Friendship

Phil and Steve-O, It is just a ‘guy friendship’ with, as Carl Rogers put it, “authentic unconditional regard”, both ways.

Dear Caminoheads,

 

These days (and weeks and months and years) have been intense, 50 shades of intense I could say. Yesterday, I spent time with 5 friends. It started with spending a bit more than 1 hour in the car with my 96 years old neighbor -who is now my friend- as my co-pilot, as I was driving him to his 91 years old sister’s house, so he could visit her. From there, I went not far away to have breakfast with 2 of my work colleagues: one is leaving to Switzerland on 21Oct after a horrific year with her mother’s illness, and the other to Frankfurt after losing her father to Covid (just before the vaccines were available here, and being her one of those who helped in the development of one of the vaccines…). Then, I had lunch with another of my friends from the office, the person who interviewed me almost 16 years ago and gave me a chance to get into clinical research, and became one great friend. Then, I went to pick up my neighbor to bring him home, and on the way back, I paid a “Doctor’s visit” to a friend of mine who is a priest, so I could drop him some books (and my neighbor was telling me how much he wanted a blessing!)

 

Probably yesterday was the best day of the year for me. My friends are the only relationships I have in this country right now. They are my roots also. And equally important, they are the ones who see me, who are witness to my live in my joys and my struggles, and are there for me even when I don’t feel like being with myself.

 

Today, I got a beautiful email. And it resonated in my heart in a way that hours later, I can sense the echos… I think it is only fair to post a piece of this majestic prose about “Friendship” in the book “Consolations”. If you aren’t familiar with the whole prose, look for it and read it several times, it does require some contemplation. And I do very much deeply wish you, that you bring “your friend” in mind and whisper “Thank you”.

 

FRIENDSHIP (excerpts, by David Whyte, from Consolations book)

“… Friendship not only helps us to see ourselves through another’s eyes, but can be sustained over the years only with someone who has repeatedly forgiven us…

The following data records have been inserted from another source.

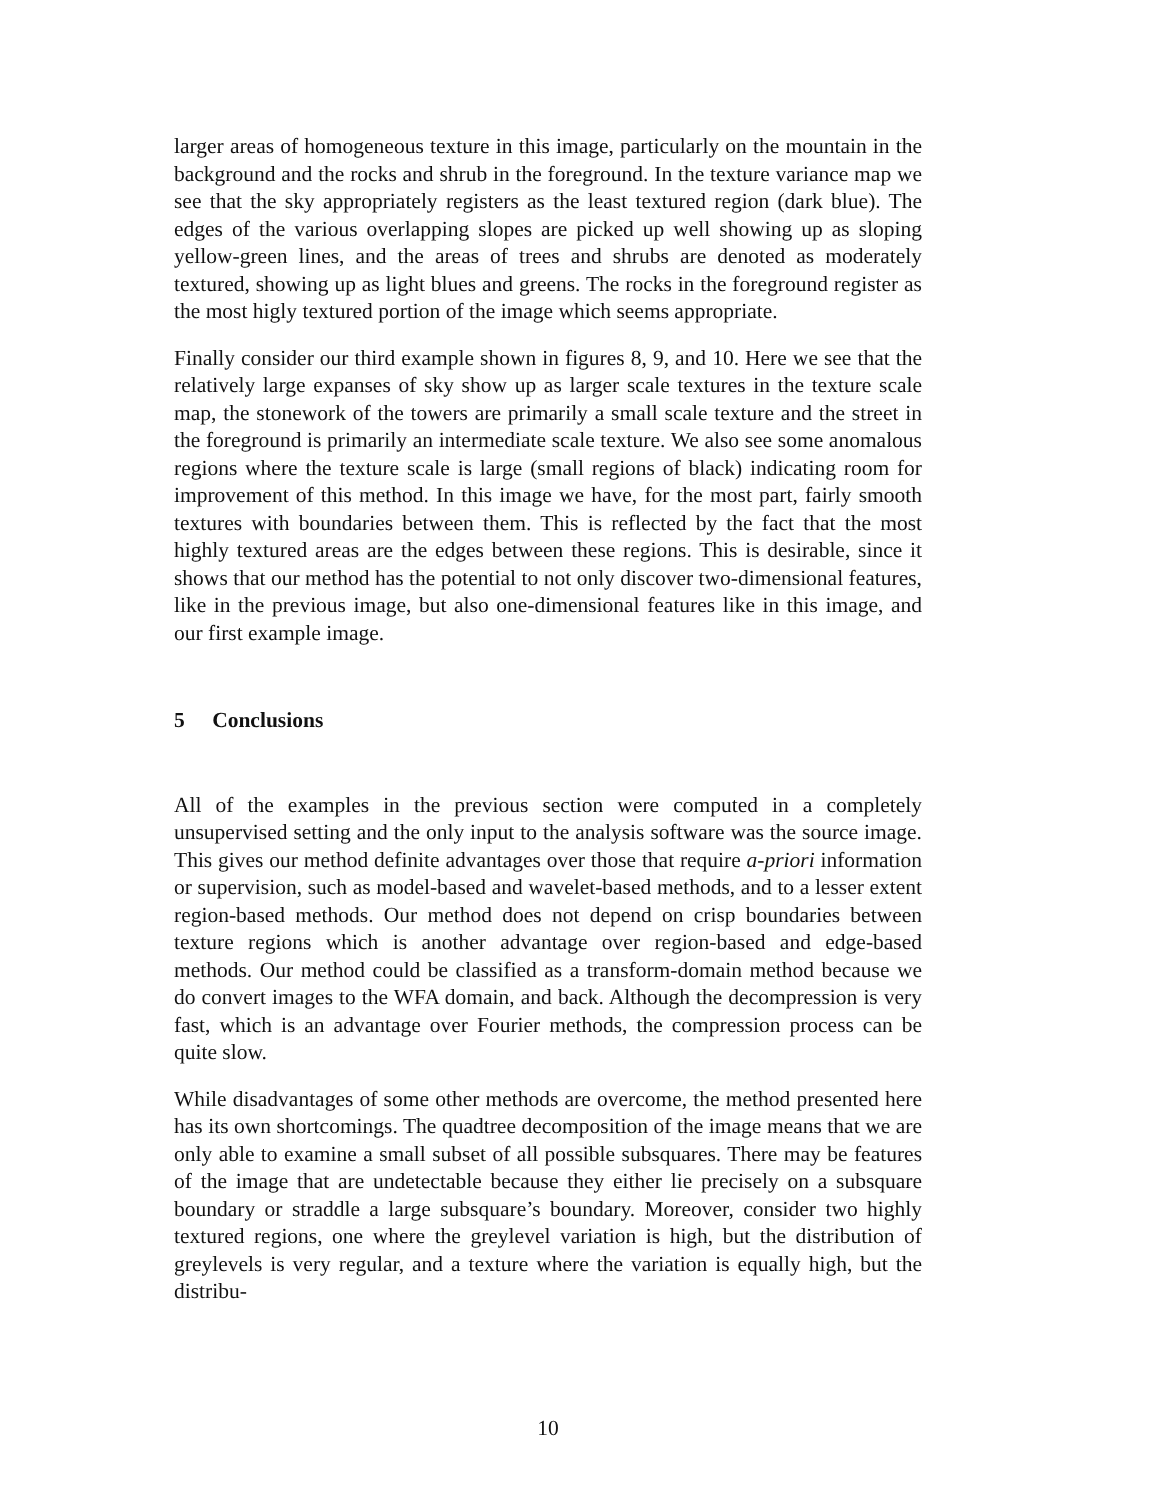larger areas of homogeneous texture in this image, particularly on the mountain in the background and the rocks and shrub in the foreground. In the texture variance map we see that the sky appropriately registers as the least textured region (dark blue). The edges of the various overlapping slopes are picked up well showing up as sloping yellow-green lines, and the areas of trees and shrubs are denoted as moderately textured, showing up as light blues and greens. The rocks in the foreground register as the most higly textured portion of the image which seems appropriate.
Finally consider our third example shown in figures 8, 9, and 10. Here we see that the relatively large expanses of sky show up as larger scale textures in the texture scale map, the stonework of the towers are primarily a small scale texture and the street in the foreground is primarily an intermediate scale texture. We also see some anomalous regions where the texture scale is large (small regions of black) indicating room for improvement of this method. In this image we have, for the most part, fairly smooth textures with boundaries between them. This is reflected by the fact that the most highly textured areas are the edges between these regions. This is desirable, since it shows that our method has the potential to not only discover two-dimensional features, like in the previous image, but also one-dimensional features like in this image, and our first example image.
5 Conclusions
All of the examples in the previous section were computed in a completely unsupervised setting and the only input to the analysis software was the source image. This gives our method definite advantages over those that require a-priori information or supervision, such as model-based and wavelet-based methods, and to a lesser extent region-based methods. Our method does not depend on crisp boundaries between texture regions which is another advantage over region-based and edge-based methods. Our method could be classified as a transform-domain method because we do convert images to the WFA domain, and back. Although the decompression is very fast, which is an advantage over Fourier methods, the compression process can be quite slow.
While disadvantages of some other methods are overcome, the method presented here has its own shortcomings. The quadtree decomposition of the image means that we are only able to examine a small subset of all possible subsquares. There may be features of the image that are undetectable because they either lie precisely on a subsquare boundary or straddle a large subsquare’s boundary. Moreover, consider two highly textured regions, one where the greylevel variation is high, but the distribution of greylevels is very regular, and a texture where the variation is equally high, but the distribu-
10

A friend knows our difficulties and shadows and remains in sight, a companion to our vulnerabilities more than our triumphs, when we are under the strange illusion we do not need them…

In the course of the years a close friendship will always reveal the shadow in the other as much as ourselves, to remain friends we must know the other and their difficulties and even their sins and encourage the best in them, not through critique but through addressing the better part of them, …

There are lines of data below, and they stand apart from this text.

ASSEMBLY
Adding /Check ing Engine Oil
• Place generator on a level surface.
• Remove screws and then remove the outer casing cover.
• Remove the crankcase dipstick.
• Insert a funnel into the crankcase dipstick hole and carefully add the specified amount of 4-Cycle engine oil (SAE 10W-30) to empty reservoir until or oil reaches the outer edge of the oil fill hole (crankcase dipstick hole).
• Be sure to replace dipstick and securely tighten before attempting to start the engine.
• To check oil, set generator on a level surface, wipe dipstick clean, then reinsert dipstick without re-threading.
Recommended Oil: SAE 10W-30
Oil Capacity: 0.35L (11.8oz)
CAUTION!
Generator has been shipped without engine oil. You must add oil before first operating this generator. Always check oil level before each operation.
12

Friendship transcends disappearance: an enduring friendship goes on after death, the exchange only transmuted by absence, the relationship advancing and maturing in a silent internal conversational way even after one half of the bond has passed on.

But no matter the medicinal virtues of being a true friend or sustaining a long close relationship with another, the ultimate touchstone of friendship… is witness, the privilege of having been seen by someone and the equal privilege of being granted the sight of the essence of another, to have walked with them and to have believed in them, and sometimes just to have accompanied them for however brief a span, on a journey impossible to accomplish alone.”

 

Friends like those, Love,

Cris

2 thoughts on “Friendship”

  1. Thank you for sharing yourself with us here Cris.❤️
    Friendship is indeed a valuable asset to our lives.
    We have all been witness to those who have been on this journey with Felipe! He is quite rich in dear friends. We count ourselves most fortunate to know him. I am grateful.

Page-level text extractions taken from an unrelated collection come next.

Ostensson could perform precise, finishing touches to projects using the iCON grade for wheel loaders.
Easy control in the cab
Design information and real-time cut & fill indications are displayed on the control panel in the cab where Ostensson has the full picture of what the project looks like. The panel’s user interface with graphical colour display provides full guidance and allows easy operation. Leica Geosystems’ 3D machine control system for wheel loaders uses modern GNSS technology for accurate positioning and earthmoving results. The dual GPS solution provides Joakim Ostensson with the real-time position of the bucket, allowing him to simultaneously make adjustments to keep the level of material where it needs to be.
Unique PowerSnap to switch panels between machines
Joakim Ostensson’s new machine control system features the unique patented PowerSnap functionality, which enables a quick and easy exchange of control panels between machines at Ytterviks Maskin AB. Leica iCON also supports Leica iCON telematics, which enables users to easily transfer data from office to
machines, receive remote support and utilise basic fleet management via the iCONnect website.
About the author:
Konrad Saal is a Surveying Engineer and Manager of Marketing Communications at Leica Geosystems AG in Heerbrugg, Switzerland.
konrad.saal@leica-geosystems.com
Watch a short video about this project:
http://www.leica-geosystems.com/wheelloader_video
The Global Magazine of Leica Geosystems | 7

  2. Cris, you are such a good friend—to Phil, and to all of us. I feel a kinship with you. Here is a passage from Elizabeth Acevedo’s poem novel that resonated with me:
    Maybe the only thing that has to make sense
    about being someone’s friend
    is that you help them be their best self
    on any given day. That you give them a home
    when they don’t want to be in their own.

    Thanks, Cris, for keeping Caminoheads going.